The Colombian Senate on Wednesday rejected a bill which would have allowed same-sex couples the right to marry.
The decision by the Senate directly defies a previous ruling by the Supreme Court that it must allow equal marriage rights to gay and lesbian couples.
The vote was 51-17 against, a day after Senators debated on the issue, and Rainbow flags were out in force in Bogota, in pro-equality demonstrations.
In 2001, the Colombian Constitutional Court issued a ruling that required politicians to ‘repair the deficit of legal protection’ for same-sex couples in the country by the 20 June 2013 or same-sex couples would be granted the right to marry. However, in 2009, a court ruled that this would not mean the right to adopt, as straight couples have the right to do.
“Marriage is a fundamental right,” said Senator Luís Carlos Avellaneda. “The principal of equality extends the same protection to all Colombians without discrimination.”
If the court fails to act on the judicial mandate by 20 June, gay and lesbian couples would be able to legally register their unions.
“We are saddened to hear Columbia’s Senate chose not to allow loving and committed gay and lesbian couples to marry. 14 countries have already taken the step to insure all families are treated equally under the law,” said Joe Mirabella, Director of Community Campaigns for All Out.
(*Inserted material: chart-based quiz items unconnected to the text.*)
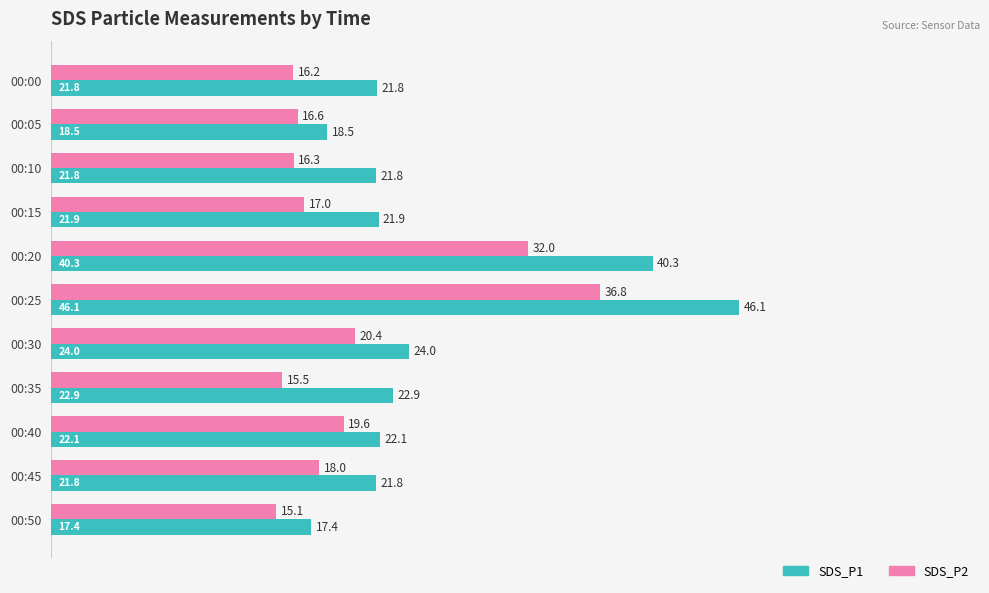

Count the number of data series in this chart.

2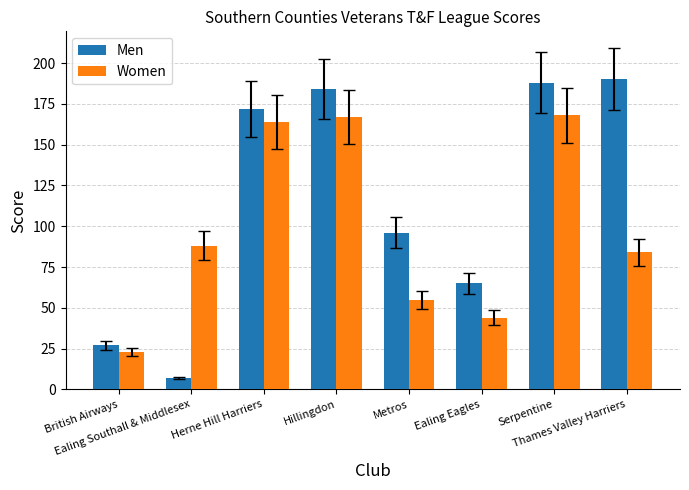

Which series has the widest spread of values?

Men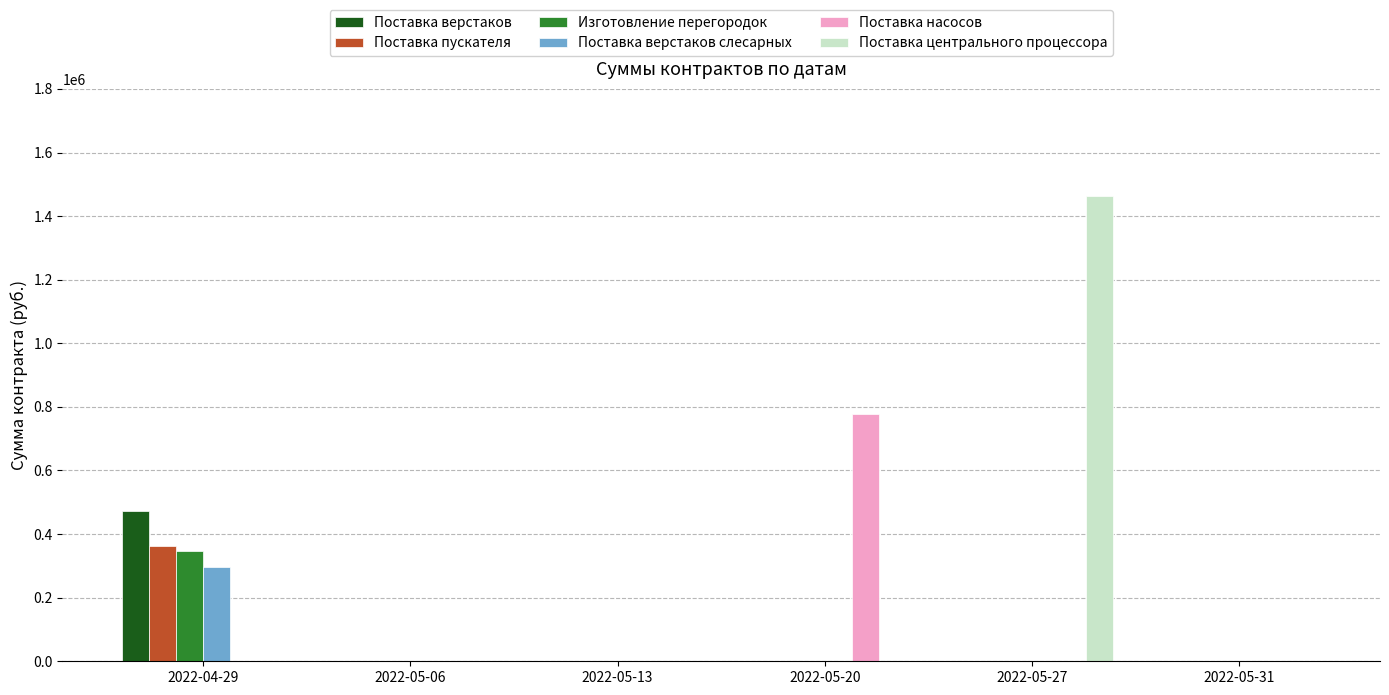

How many values in the Поставка насосов series exceed 0?

1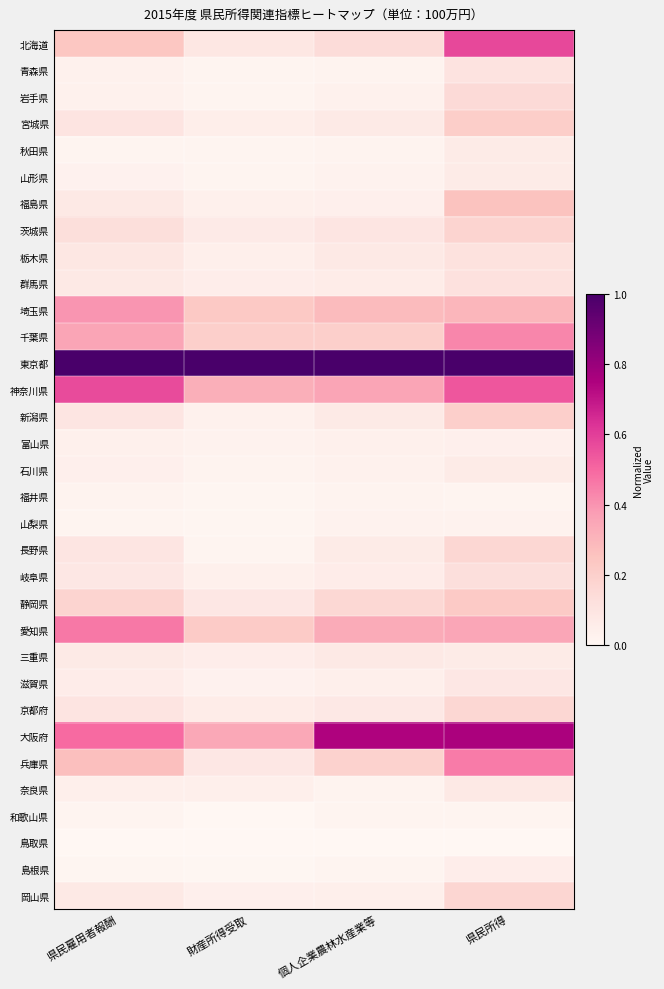

At how many categories does at least one series exceed 0?

4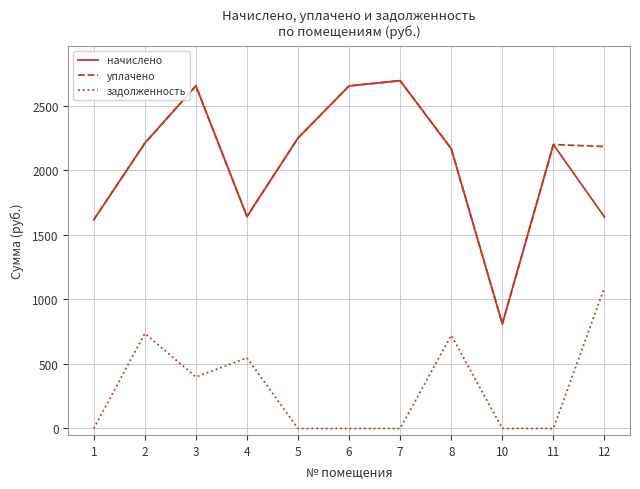

What is the greatest value displayed?

2694.5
“All Out’s more than 1.5 million members urge the Colombian courts to correct this injustice when they hear a marriage case this summer”, he continued.
The Colombian Senate in 2007 also defeated a bill which could have allowed civil unions for same-sex couples to enter into civil unions.
Last year, senator Edgar Espíndola said changing the law would open the way towards necrophilia, bestiality and paedophilia. He said: “Today in the world there are many countries where bestiality is practically a sexual preference for some, or necrophilia, or paedophilia”.